SET OF TASKS =>
(A) Say whether each statement below agrees with the text on paying college athletes, giving yes or no and quoting the deciding words. (i) The NCAA voted in October to allow schools to pay athletes $2,000 a year. (ii) College freshmen are currently ineligible for athletics. (iii) Most college athletes are in college because they want a degree.
(B) In the text on paying college athletes, rewrite the paragraph beginning "The vast majority of college athletes" more briefly, keeping its main facts.

(Beginning of PAGE EXTRACT)

Branch juxtaposes the poverty of some college athletes against the money brought into sports. He notes that “impoverished football players cannot afford movie tickets or bus fare home.” Is it unfair that impoverished football players cannot afford a bus trip home or occasional entertainment? Yes, it is. But it seems to me that any college student ought to be able to have those things. Why should we give them to football players and not to cross-country runners, or to non-athletes? It would seem that a basic stipend for low-income college students addresses this problem much better than paying men’s basketball and football players, regardless of need. As it happens, the NCAA voted in October to allow schools to pay athletes $2,000 a year to reflect the “true cost of attendance,” which would seem to partially address this problem – even if it unfairly ignores the non-athletes.

The vast majority of college athletes are in college because they want a college degree. Even among the tiny minority of athletes who have a shot at playing sports professionally, most, from what I can tell from following college sports closely, understand the value of a college degree as a fallback or to help them after a hoped-for sports career. College athletes are not immune to the general societal understanding that a college education has a lot of value.

If the problem is that a bunch of football and men’s basketball players aren’t getting useful colleges degrees, rather than pay them money, why don’t we …  help them get college degrees?

For instance, one obvious reform is to make all freshmen ineligible for athletics, as they were until three decades ago. This would give them a year to get acclimated to college academic work while establishing the appropriate priorities. (Right now, a college freshman can become a famous football star before he’s ever set foot in a classroom.)

(End of PAGE EXTRACT)
(Beginning of DATA FOR ANALYSIS)

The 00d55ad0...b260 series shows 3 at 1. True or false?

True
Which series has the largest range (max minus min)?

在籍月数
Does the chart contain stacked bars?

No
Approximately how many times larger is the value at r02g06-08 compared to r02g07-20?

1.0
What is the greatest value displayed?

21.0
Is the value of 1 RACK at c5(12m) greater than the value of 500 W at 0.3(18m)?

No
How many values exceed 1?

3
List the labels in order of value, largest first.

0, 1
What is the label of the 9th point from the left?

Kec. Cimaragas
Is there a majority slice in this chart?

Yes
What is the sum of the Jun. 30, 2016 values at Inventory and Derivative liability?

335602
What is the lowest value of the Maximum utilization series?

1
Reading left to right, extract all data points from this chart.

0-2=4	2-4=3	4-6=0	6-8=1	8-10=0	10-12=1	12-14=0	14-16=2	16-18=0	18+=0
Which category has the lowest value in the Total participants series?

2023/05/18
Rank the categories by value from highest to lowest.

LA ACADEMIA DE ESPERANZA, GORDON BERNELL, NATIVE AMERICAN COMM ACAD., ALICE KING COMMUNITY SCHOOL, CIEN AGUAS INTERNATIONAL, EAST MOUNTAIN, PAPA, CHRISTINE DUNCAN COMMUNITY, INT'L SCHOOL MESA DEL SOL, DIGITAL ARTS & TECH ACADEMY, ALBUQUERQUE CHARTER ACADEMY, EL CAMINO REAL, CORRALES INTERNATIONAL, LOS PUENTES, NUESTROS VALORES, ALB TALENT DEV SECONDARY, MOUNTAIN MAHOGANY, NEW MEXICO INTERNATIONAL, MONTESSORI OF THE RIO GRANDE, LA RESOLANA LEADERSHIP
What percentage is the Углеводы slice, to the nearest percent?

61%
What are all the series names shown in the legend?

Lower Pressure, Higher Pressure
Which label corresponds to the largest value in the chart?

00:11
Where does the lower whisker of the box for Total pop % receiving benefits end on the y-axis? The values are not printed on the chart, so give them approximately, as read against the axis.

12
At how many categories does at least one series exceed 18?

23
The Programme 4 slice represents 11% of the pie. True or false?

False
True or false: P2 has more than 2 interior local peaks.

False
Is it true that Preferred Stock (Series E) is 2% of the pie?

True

(End of DATA FOR ANALYSIS)

TASK SOLUTIONS =>
(A)
(i) Yes: "the NCAA voted in October to allow schools to pay athletes $2,000 a year"
(ii) No: "make all freshmen ineligible for athletics, as they were until three decades ago"
(iii) Yes: "The vast majority of college athletes are in college because they want a college degree."

(B) Most college athletes attend college to earn a degree. The writer follows college sports closely and sees that even most of the few athletes with a real shot at professional sports value a degree as a fallback or as help after a sports career. Like everyone else, athletes understand that a college education is valuable.